Position: NLP Engineer
Location: On-site
Type: Full Time
About the Role:
We are seeking a driven NLP Engineer who can help scale, optimize, and deploy large language model (LLM)-based solutions within the healthcare domain. The primary focus of this role is on building and maintaining production-grade, end-to-end NLP systems—including backend architecture design, inference optimization, and efficient model deployment pipelines. While there will be opportunities to train or fine-tune LLMs for specific use cases, your core responsibility is to ensure that these models run at scale, efficiently, and reliably in production environments. In addition to working with cutting-edge LLMs, you will also build and maintain NLP pipelines utilizing already-trained LLMs and embedding models. This includes constructing retrieval-augmented generation (RAG) systems and agentic systems that integrate multiple models and data sources to deliver robust, real-time NLP functionalities.
What We Expect You to Bring (These are essentials!):
- Bachelor's or Master's degree in Computer Science or related field.
- 2 years of professional experience (or 1+ year with an advanced degree) in building and deploying ML/NLP systems using Python.
- Proficiency in working with NLP frameworks (e.g., spaCy, HuggingFace Transformers, LangChain, etc), deep learning libraries (e.g., PyTorch), and common data preprocessing techniques.
- Practical experience in designing, implementing, and maintaining robust, scalable backend infrastructures for NLP and LLM-based applications.
- Strong knowledge of containerization and version control for building reliable, production-grade systems.
- Experience with large datasets: data cleaning, preprocessing, and structuring.
- Hands-on experience optimizing LLM inference performance using frameworks like vLLM, TensorRT, Ray, etc.
- Experience deploying NLP models in production environments, including load balancing and latency reduction.
We Definitely Want You If You Have:
- Familiarity with building retrieval-augmented generation (RAG) pipelines and integrating embedding models into NLP workflows.
- Exposure to agentic systems that combine multiple models or tools for more dynamic, context-aware NLP solutions.
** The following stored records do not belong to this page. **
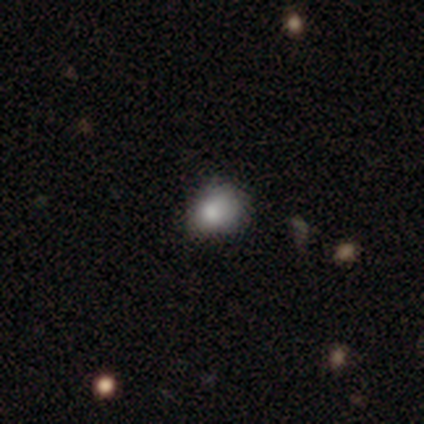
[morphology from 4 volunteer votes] Volunteers were most divided on "merging" (2-way tie): none: 50%, minor disturbance: 50%, major disturbance: 0%, merger: 0%. More confident: how rounded — round (100%); smooth or featured — smooth (75%).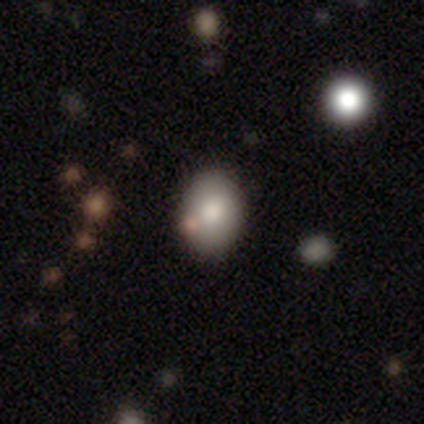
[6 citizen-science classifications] Overall: smooth (67%; featured or disk 33%). How rounded: round (50%, tied with in between). Merging: none (83%).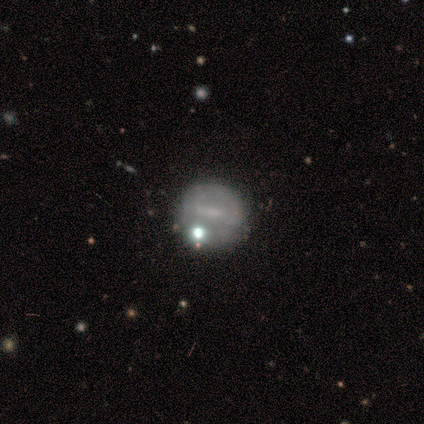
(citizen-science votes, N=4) Q: Smooth or featured?
A: featured or disk (75%); runner-up: smooth (25%)
Q: Edge-on disk?
A: no (100%)
Q: Bar?
A: weak (100%)
Q: Spiral arms?
A: no (100%)
Q: Bulge size?
A: none (67%); runner-up: small (33%)
Q: Merging?
A: none (100%)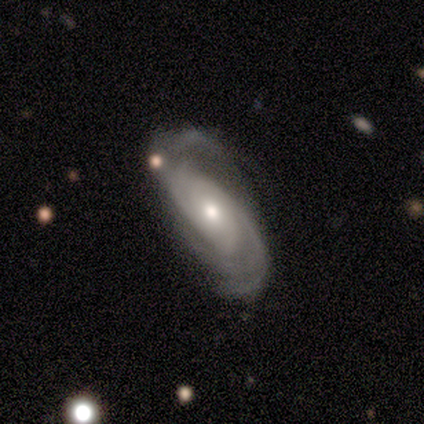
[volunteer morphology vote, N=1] Smooth or featured? 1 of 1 (100%) said star or artifact.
- Understanding of prompt engineering, model fine-tuning, and large-scale inference optimization for LLMs.
What You Will Be Doing:
- Production-Grade NLP Systems:
-Design and implement scalable, efficient NLP pipelines leveraging already-trained LLMs and embedding models.
-Integrate RAG and agentic components to enhance the capabilities and adaptability of NLP systems. - Inference Optimization & Deployment:
-Optimize model inference performance, reduce latency, and improve throughput using techniques and frameworks designed for large-scale LLM deployments.
-Implement best practices for containerization, CI/CD, monitoring, and observability to ensure rapid, reliable deployments. - Occasional Model Adaptation:
-As needed, assist with fine-tuning or adapting LLMs to specific healthcare use cases, while maintaining a focus on long-term scalability and performance. - Collaboration & Continuous Improvement:
-Work closely with cross-functional teams—including NLP researchers, backend engineers, product managers, and front-end developers—to deliver high-quality NLP solutions.
-Participate in code reviews, contribute to architectural discussions, and remain current on emerging NLP and LLM optimization techniques.
Why Join?
- We are revolutionizing a unique industry that has the potential to impact and benefit patients from all over the world - you can create impact at scale.
- We have access to the best computing resources available, including the H100 and A100, among others.
- We have had company-sponsored workations in Bali, Sri Lanka, and Manali and take pride in our hard-working yet super fun culture.
- We are working on a few of the most challenging problems in a highly regulated industry, which provides you with an opportunity to solve some of the most interesting things.
- You will get a chance to work with experts from multiple industries, the best in the industry compensation, and to continue building your own (and, of course, new) projects.